*PROBLEM*: In the records below, repeat word for word only the lines starting at the one that contains "left knee: (192, 199)" and ending at the one that contains "left eye: (325, 151)", pictures excluded.

== == ==

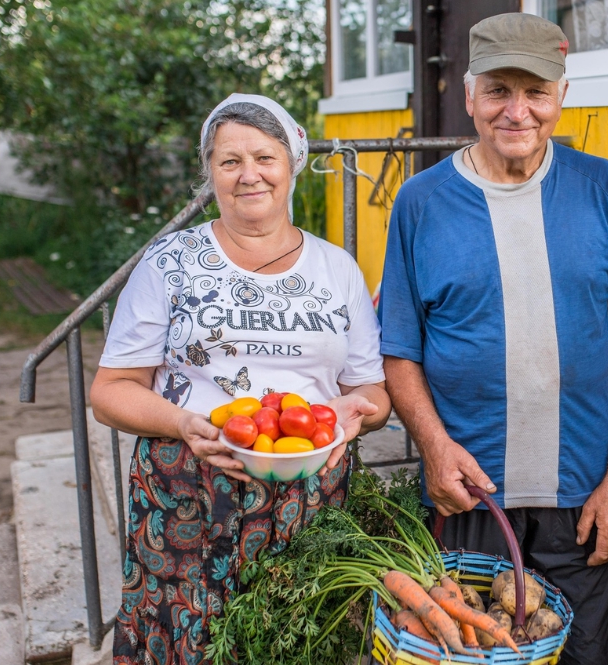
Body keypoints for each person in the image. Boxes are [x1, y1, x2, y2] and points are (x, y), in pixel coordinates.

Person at [378, 13, 608, 663]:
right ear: (468, 94)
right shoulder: (421, 202)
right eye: (498, 90)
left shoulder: (605, 189)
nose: (518, 111)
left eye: (535, 91)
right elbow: (399, 348)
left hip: (583, 494)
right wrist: (434, 447)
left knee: (578, 652)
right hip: (470, 491)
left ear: (562, 94)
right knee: (468, 652)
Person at [89, 93, 390, 664]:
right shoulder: (170, 261)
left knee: (299, 642)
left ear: (292, 163)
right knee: (191, 642)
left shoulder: (337, 269)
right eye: (230, 161)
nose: (249, 174)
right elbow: (109, 391)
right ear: (210, 173)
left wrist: (358, 417)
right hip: (187, 498)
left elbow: (370, 391)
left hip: (308, 502)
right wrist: (182, 421)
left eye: (264, 157)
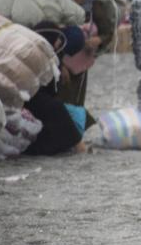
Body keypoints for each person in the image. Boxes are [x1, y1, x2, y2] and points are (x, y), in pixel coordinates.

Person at [24, 25, 93, 156]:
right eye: (58, 41)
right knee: (57, 110)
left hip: (32, 98)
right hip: (30, 99)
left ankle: (77, 145)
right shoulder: (40, 57)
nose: (59, 45)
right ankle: (79, 146)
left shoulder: (46, 55)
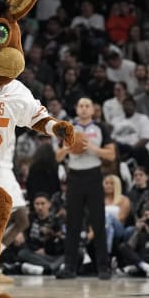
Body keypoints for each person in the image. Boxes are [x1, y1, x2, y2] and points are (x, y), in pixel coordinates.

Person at [55, 97, 116, 279]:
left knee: (98, 222)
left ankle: (103, 268)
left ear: (92, 110)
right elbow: (57, 157)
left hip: (94, 176)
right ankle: (69, 267)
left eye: (87, 106)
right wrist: (68, 147)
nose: (83, 109)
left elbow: (111, 155)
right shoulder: (67, 128)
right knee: (72, 223)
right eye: (80, 105)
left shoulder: (101, 128)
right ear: (76, 108)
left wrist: (91, 147)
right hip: (74, 176)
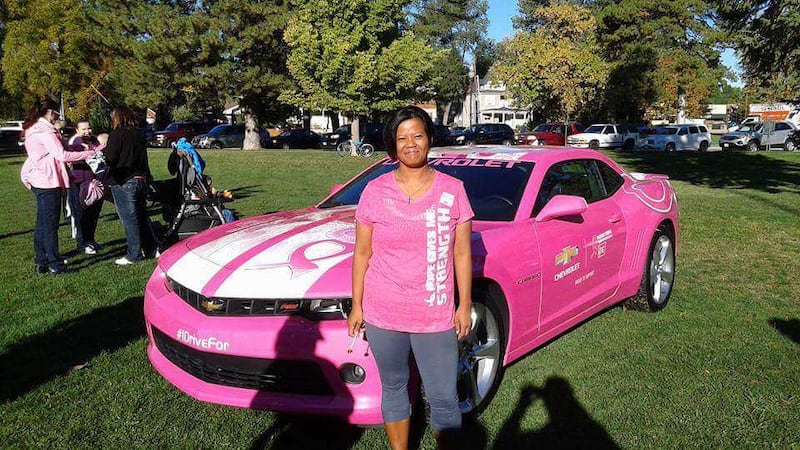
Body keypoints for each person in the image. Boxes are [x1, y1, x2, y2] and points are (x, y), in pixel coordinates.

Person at [348, 105, 474, 450]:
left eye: (417, 135)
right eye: (402, 138)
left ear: (429, 139)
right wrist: (357, 305)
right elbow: (362, 253)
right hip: (383, 311)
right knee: (393, 386)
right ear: (392, 145)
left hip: (434, 313)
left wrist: (464, 306)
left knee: (444, 396)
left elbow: (462, 254)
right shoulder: (374, 191)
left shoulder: (453, 191)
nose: (411, 144)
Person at [20, 100, 96, 275]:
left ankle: (42, 260)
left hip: (40, 180)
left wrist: (77, 147)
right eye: (57, 112)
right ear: (49, 112)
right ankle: (55, 263)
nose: (58, 116)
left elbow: (59, 148)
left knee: (42, 222)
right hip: (48, 181)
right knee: (50, 224)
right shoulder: (45, 131)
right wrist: (89, 152)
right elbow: (62, 155)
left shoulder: (35, 128)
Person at [104, 105, 157, 265]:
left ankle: (134, 254)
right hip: (140, 178)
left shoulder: (117, 134)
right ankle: (152, 248)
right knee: (141, 216)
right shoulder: (139, 133)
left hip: (123, 180)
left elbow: (110, 158)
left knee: (129, 218)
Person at [66, 120, 103, 254]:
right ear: (77, 130)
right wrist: (86, 154)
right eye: (83, 129)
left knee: (93, 212)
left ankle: (90, 240)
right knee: (80, 213)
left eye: (89, 128)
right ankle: (82, 243)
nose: (87, 131)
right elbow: (70, 157)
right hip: (78, 181)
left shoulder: (94, 140)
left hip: (93, 181)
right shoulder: (75, 142)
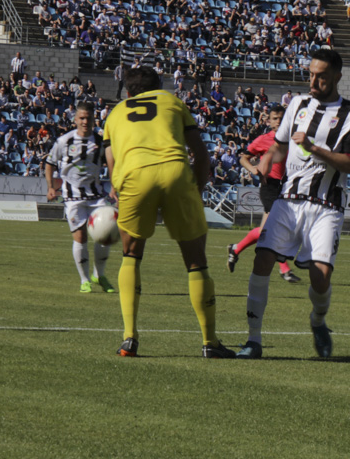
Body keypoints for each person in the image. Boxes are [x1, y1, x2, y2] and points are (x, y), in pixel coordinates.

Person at [235, 49, 350, 359]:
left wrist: (314, 149)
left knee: (320, 278)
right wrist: (267, 160)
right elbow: (280, 146)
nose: (314, 80)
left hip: (327, 205)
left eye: (321, 75)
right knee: (262, 260)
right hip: (289, 199)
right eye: (311, 74)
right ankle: (253, 340)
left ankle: (318, 321)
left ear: (336, 77)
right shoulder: (298, 104)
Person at [103, 66, 235, 359]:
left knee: (131, 255)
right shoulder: (173, 102)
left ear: (127, 92)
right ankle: (209, 342)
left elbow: (110, 158)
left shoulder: (115, 113)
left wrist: (120, 189)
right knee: (196, 262)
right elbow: (199, 152)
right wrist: (196, 189)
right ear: (160, 86)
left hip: (135, 174)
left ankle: (129, 338)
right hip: (175, 171)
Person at [45, 101, 115, 294]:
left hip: (96, 195)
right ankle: (85, 280)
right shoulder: (63, 141)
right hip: (72, 196)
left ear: (94, 120)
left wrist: (114, 187)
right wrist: (51, 187)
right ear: (75, 119)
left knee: (105, 234)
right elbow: (49, 164)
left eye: (89, 118)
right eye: (82, 118)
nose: (85, 121)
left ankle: (98, 275)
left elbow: (111, 164)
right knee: (81, 236)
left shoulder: (101, 143)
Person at [226, 105, 301, 283]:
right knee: (274, 229)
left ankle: (235, 249)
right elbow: (243, 157)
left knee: (268, 231)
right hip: (270, 186)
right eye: (275, 118)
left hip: (288, 187)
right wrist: (253, 169)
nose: (279, 122)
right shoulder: (264, 139)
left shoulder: (294, 139)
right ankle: (284, 269)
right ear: (268, 121)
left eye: (282, 118)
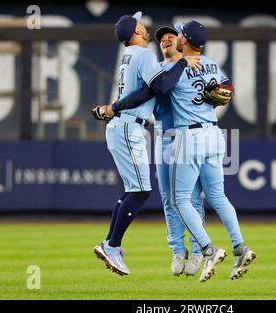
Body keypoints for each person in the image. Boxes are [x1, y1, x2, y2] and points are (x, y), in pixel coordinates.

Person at [92, 11, 201, 276]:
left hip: (123, 124)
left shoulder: (130, 56)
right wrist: (184, 62)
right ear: (136, 32)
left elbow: (147, 90)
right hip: (129, 126)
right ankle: (112, 245)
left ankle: (109, 244)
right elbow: (160, 86)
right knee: (140, 191)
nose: (143, 25)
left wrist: (113, 107)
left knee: (133, 189)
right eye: (139, 23)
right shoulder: (143, 54)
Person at [168, 21, 257, 282]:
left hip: (190, 135)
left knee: (179, 199)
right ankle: (240, 247)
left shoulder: (177, 66)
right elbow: (227, 91)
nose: (177, 35)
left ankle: (209, 249)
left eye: (180, 33)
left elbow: (160, 86)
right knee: (218, 196)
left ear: (185, 40)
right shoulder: (212, 64)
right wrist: (214, 92)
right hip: (214, 134)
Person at [154, 26, 205, 276]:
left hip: (188, 137)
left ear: (181, 42)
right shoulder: (156, 70)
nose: (165, 39)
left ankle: (197, 252)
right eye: (162, 38)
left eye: (170, 36)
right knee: (167, 197)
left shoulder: (195, 66)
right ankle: (177, 250)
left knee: (192, 199)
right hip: (164, 137)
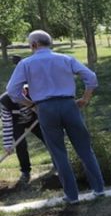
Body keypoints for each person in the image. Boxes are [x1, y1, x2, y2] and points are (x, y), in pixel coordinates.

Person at [6, 30, 105, 204]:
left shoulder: (26, 64)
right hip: (69, 105)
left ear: (34, 45)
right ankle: (99, 189)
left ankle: (72, 197)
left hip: (45, 108)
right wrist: (85, 98)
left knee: (58, 153)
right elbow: (91, 77)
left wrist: (32, 105)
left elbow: (13, 91)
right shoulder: (65, 59)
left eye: (30, 45)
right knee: (85, 149)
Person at [1, 56, 49, 184]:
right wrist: (7, 145)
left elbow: (43, 107)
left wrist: (37, 111)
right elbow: (6, 124)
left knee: (48, 138)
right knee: (20, 146)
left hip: (35, 119)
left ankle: (58, 163)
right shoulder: (4, 102)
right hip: (17, 123)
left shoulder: (34, 92)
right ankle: (25, 171)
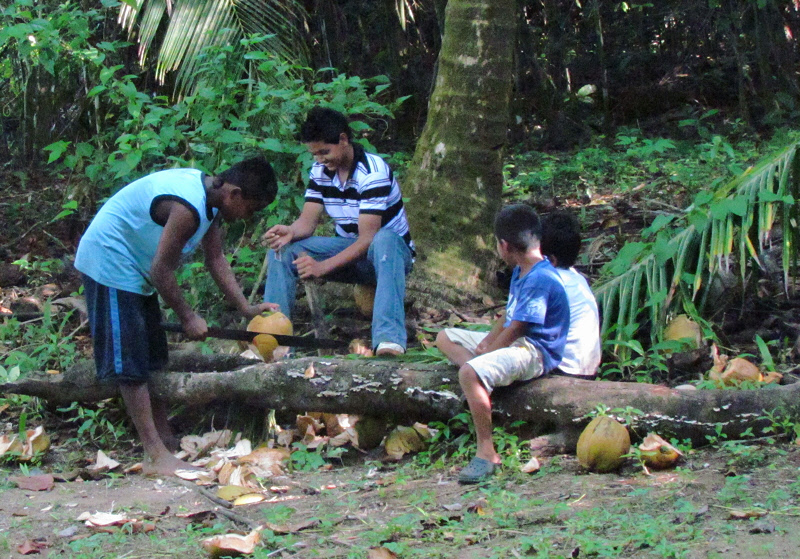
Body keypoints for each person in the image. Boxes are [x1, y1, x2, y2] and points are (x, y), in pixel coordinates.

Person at [74, 157, 279, 477]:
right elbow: (161, 270)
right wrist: (188, 317)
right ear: (235, 194)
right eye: (250, 210)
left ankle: (165, 438)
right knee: (129, 363)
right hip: (110, 262)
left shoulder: (213, 201)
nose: (247, 218)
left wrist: (245, 308)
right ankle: (154, 454)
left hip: (135, 270)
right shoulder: (188, 207)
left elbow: (216, 258)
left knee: (154, 356)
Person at [262, 107, 414, 356]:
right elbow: (307, 223)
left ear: (343, 139)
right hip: (349, 252)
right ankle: (273, 340)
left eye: (325, 151)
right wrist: (289, 231)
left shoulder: (372, 172)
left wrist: (322, 267)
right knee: (283, 249)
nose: (320, 159)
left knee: (384, 239)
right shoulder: (320, 171)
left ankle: (389, 339)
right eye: (315, 153)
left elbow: (368, 240)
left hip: (386, 256)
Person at [435, 204, 569, 484]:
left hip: (535, 350)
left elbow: (522, 326)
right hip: (515, 340)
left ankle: (486, 452)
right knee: (445, 336)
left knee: (469, 372)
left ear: (504, 245)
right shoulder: (522, 270)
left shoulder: (540, 278)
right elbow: (509, 315)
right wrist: (487, 341)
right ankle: (481, 380)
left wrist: (490, 352)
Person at [541, 210, 601, 379]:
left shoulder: (547, 281)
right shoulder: (577, 278)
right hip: (586, 370)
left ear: (550, 258)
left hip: (563, 371)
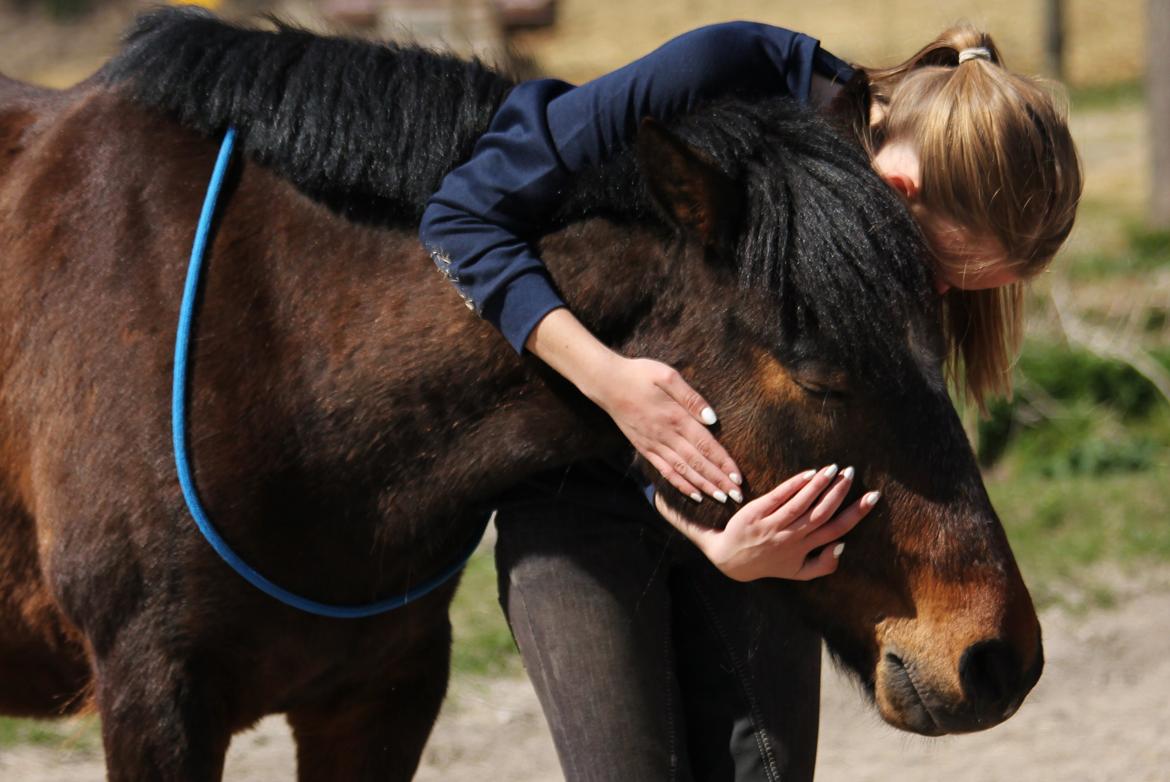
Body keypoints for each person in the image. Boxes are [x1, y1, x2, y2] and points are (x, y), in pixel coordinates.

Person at [419, 21, 1081, 781]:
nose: (925, 298)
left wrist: (730, 550)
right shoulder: (727, 70)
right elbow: (457, 222)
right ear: (897, 195)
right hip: (585, 478)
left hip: (761, 509)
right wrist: (609, 381)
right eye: (937, 274)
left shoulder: (893, 217)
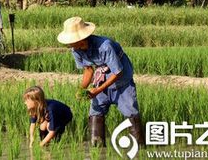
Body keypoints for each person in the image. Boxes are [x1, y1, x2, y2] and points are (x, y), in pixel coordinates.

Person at [57, 17, 144, 147]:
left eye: (71, 41)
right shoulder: (76, 50)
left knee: (131, 113)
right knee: (95, 113)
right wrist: (82, 89)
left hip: (122, 82)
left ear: (80, 40)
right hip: (101, 79)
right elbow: (88, 71)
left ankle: (139, 149)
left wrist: (97, 90)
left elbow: (117, 72)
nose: (69, 44)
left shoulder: (104, 46)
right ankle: (96, 149)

== == ==

*SOLVED EXERCISE*:
left knee: (192, 199)
right hip: (164, 137)
Body keypoints for each person in the image. Boxes are [x1, y1, x2, y2] and points are (x, y), in pixel coordinates.

Person at [6, 30, 105, 204]:
left shoulder: (26, 64)
right hip: (69, 105)
left ear: (34, 45)
right ankle: (99, 189)
left ankle: (72, 197)
left hip: (45, 108)
right wrist: (85, 98)
left knee: (58, 153)
right elbow: (91, 77)
left wrist: (32, 105)
left elbow: (13, 91)
right shoulder: (65, 59)
left eye: (30, 45)
right knee: (85, 149)
Person at [1, 56, 49, 184]:
right wrist: (7, 145)
left elbow: (43, 107)
left wrist: (37, 111)
right elbow: (6, 124)
left knee: (48, 138)
right knee: (20, 146)
left hip: (35, 119)
left ankle: (58, 163)
right shoulder: (4, 102)
right hip: (17, 123)
left shoulder: (34, 92)
right ankle: (25, 171)
Body keypoints for each person in the image. Boxes are [x1, y1, x2, y2] and points are (x, y), in pixel coordinates.

Person at [74, 157, 279, 477]:
right elbow: (161, 270)
right wrist: (188, 317)
right ear: (235, 194)
right eye: (250, 210)
left ankle: (165, 438)
right knee: (129, 363)
right hip: (110, 262)
left shoulder: (213, 201)
nose: (247, 218)
left wrist: (245, 308)
right ankle: (154, 454)
left hip: (135, 270)
right shoulder: (188, 207)
left elbow: (216, 258)
left knee: (154, 356)
Person at [262, 107, 414, 356]:
right elbow: (307, 223)
left ear: (343, 139)
right hip: (349, 252)
right ankle: (273, 340)
left eye: (325, 151)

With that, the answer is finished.